What are the bases for the range of 1024-bit numbers? I couldn't find an answer online.

You can find the bases for N < 3x10^21 on wikipedia [0] which make Miller-Rabin deterministic. 1024 bit numbers have ~300 digits and as far as i know, no known bases exist for that range.

[0]: https://en.wikipedia.org/wiki/Miller%E2%80%93Rabin_primality...

Just testing all the bases from 2 through 2 log(N)^2 doesn't actually seem to be too bad for N around 2^1024. It would be a little under 1007600 bases.

I've got a Miller-Rabin implementation in Python 3. Testing 2^1024 + 643, which is the first prime greater than 2^1024 with 65 random bases takes about 0.25 seconds on my Mac Studio. This is with no attempts at optimization or at using multiple cores.

At that rate testing 1007600 bases would take under 65 minutes.

Certainly way longer than you'd want to wait around for something like key generation, but if you didn't actually need your prime for an hour and really wanted to be certain it was a prime its not outrageous.

EDIT: I modified my Miller-Rabin to be the deterministic version, and made it take two parameters: cores and worker. I modified the loop that runs through the bases from 2 to floor(2 log(N)^2) to only actually test when "cores == 1 or base % cores == worker". I made my test program take cores and worker on the command line.

Then I ran this shell script, where prime.py is a program that checks 2^1024 + 643 for primality with the aforementioned deterministic Rabin-Miller:

  ./prime.py 8 0 &
  ./prime.py 8 1 &
  ./prime.py 8 2 &
  ./prime.py 8 3 &
  ./prime.py 8 4 &
  ./prime.py 8 5 &
  ./prime.py 8 6 &
  ./prime.py 8 7 &
  wait
Each of those 8 copies is testing a different 1/8th of the bases that need to be tested. My computer has 8 performance cores and the hope was that MacOS would run each on a different core. That did seem to be the case.

It took 392 seconds for them all to complete, with each correctly reporting that 2^1024 + 643 has passed for all their bases.

> Just testing all the bases from 2 through 2 log(N)^2 doesn't actually seem to be too bad for N around 2^1024. It would be a little under 1007600 bases.

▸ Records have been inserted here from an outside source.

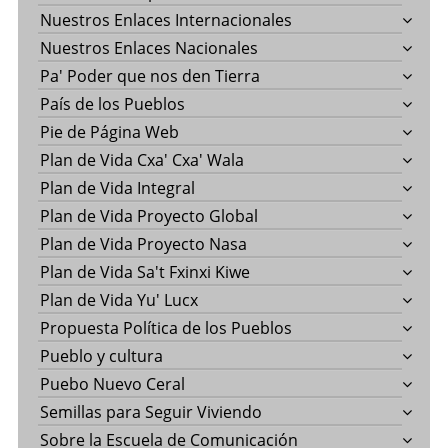
Nuestros Enlaces Internacionales
Nuestros Enlaces Nacionales
Pa' Poder que nos den Tierra
País de los Pueblos
Pie de Página Web
Plan de Vida Cxa' Cxa' Wala
Plan de Vida Integral
Plan de Vida Proyecto Global
Plan de Vida Proyecto Nasa
Plan de Vida Sa't Fxinxi Kiwe
Plan de Vida Yu' Lucx
Propuesta Política de los Pueblos
Pueblo y cultura
Puebo Nuevo Ceral
Semillas para Seguir Viviendo
Sobre la Escuela de Comunicación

Unfortunately this limit depends on the currently unproven conjecture (a subset of the generalized Riemann hypothesis). You have to check all n bases to be unconditionally correct.

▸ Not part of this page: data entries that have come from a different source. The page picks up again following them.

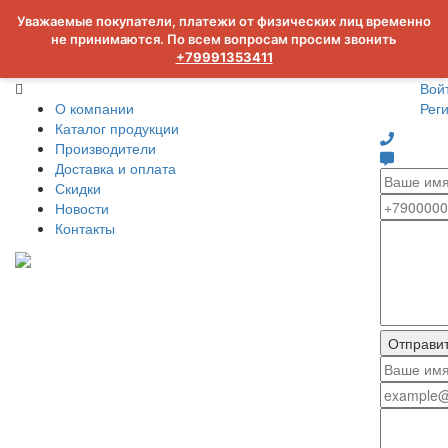
Уважаемые покупатели, платежи от физических лиц временно
не принимаются. По всем вопросам просим звонить
+79991353411
Вой
О компании
Рег
Каталог продукции
Производители
Доставка и оплата
Скидки
Новости
Контакты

Going up to n is surely excessive. You need a version of the Riemann hypothesis to get any sort of logarithmic bound, but a sqrt(n) bound can be achieved using unconditional Polya-Vinogradov type inequalities. (A successful Miller-Rabin test corresponds to a nontrivial value of a Dirichlet character, and Polya-Vinogradov ensures that the least such value cannot exceed sqrt(n) * ln(n), unconditionally without the need for any Riemann hypothesis.)

A reference for this material is "Explicit bounds for primality testing and related problems" by Eric Bach, Math. Comp. 55 (191), July 1990, pp. 355-380.

The best asymptotic bound is somewhere between n^(1/8sqrt(e) + eps) and n^(1/6.568sqrt(e) + eps), per [1].

[1] https://doi.org/10.1007/BFb0030409

You only need to try the _prime_ bases up to 2 log^2(n). So the total number of bases here would be 79060.
Here is prime.py if anyone wants to play around with it: https://pastebin.com/FFw4qrvU
Oh, woops. I thought the list went way higher, my bad.

I did read that I think if you do up to 2*ln(n)^2 you're always good, but that's not _that_ short of a list. Probably better off just keeping it probabalistic, negating my original post :(

Besides, when you're just looking for a prime, you can spot things that look like a prime and test them deterministically.